Next step: Triage. I knew several keys were dead and that the little "bridle straps" that tie the hammer mechanism together were brittle and in many cases broken. So I removed the action from the piano and put it on my kitchen island for examination. In the picture you can see some hammers are missing. I found all but one laying in the piano. I also found a missing hammer butt that was totally MIA (if you care what these parts are you can see a picture here). Everything was filthy. The bridle straps are the red tabs you can see along the lower third of the action. Broken bridle straps are the reason the bottoms of some of the hammer mechanisms seem to sag. The good news is that the felt parts and hammers seem to be in excellent shape. There is no insect or rodent damage and the parts are firmly attached. I saw several tuner's signatures on the harp from around 1981 so I suspect many of these parts were replaced then. After some calling around I found Steve Van Natten who runs an excellent piano repair site. He also was willing to sell individual hammers (many places would only sell complete sets for much $$!). I bought two new hammers (in case I buggered one), a new hammer butt, a
dozen hammer shanks, a full set of bridle straps, some brass tubes for repairing
hammer shanks, some rubber buttons, and two knobs for the cabinet. Grand
total was about $50 with shipping and it took about 3 days to arrive. I am
very pleased!

- **Instructions for the task**
In the piano repair account, what was the approximate grand total for the parts ordered? The entries after this point have no connection to the piano repair account.

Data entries

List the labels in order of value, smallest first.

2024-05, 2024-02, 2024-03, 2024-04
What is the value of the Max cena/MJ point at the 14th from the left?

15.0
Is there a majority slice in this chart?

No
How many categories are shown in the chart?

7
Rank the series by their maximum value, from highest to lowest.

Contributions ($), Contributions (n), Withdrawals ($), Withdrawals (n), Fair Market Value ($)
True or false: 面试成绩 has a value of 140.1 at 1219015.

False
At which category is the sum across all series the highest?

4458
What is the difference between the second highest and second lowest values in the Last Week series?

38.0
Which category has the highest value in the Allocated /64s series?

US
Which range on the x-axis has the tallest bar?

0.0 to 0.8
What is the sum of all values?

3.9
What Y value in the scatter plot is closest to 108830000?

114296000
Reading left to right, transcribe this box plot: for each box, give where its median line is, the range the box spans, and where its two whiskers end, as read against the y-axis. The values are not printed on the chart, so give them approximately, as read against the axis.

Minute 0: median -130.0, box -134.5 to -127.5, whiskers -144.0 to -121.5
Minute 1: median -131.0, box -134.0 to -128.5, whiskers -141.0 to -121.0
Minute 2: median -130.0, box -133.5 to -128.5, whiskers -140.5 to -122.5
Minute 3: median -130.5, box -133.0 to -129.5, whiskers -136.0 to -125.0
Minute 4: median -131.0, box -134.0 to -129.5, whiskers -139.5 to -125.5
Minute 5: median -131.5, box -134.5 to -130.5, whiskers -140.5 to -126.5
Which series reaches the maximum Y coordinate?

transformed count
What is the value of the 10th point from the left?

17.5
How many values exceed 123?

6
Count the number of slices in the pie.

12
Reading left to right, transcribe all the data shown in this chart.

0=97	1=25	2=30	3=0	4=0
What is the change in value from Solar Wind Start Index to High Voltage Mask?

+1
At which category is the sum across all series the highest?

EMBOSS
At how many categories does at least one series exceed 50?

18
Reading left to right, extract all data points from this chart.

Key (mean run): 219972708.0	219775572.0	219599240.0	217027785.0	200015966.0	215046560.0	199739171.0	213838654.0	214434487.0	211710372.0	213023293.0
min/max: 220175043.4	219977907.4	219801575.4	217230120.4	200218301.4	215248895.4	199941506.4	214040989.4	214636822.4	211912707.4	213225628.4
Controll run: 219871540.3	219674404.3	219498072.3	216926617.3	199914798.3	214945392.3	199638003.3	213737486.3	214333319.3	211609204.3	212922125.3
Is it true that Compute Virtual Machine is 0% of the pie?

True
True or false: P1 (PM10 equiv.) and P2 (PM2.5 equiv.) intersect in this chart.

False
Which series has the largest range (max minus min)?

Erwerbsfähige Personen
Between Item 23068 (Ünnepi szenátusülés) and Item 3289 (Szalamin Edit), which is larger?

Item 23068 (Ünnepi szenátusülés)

- **Result below**
About $50, including shipping.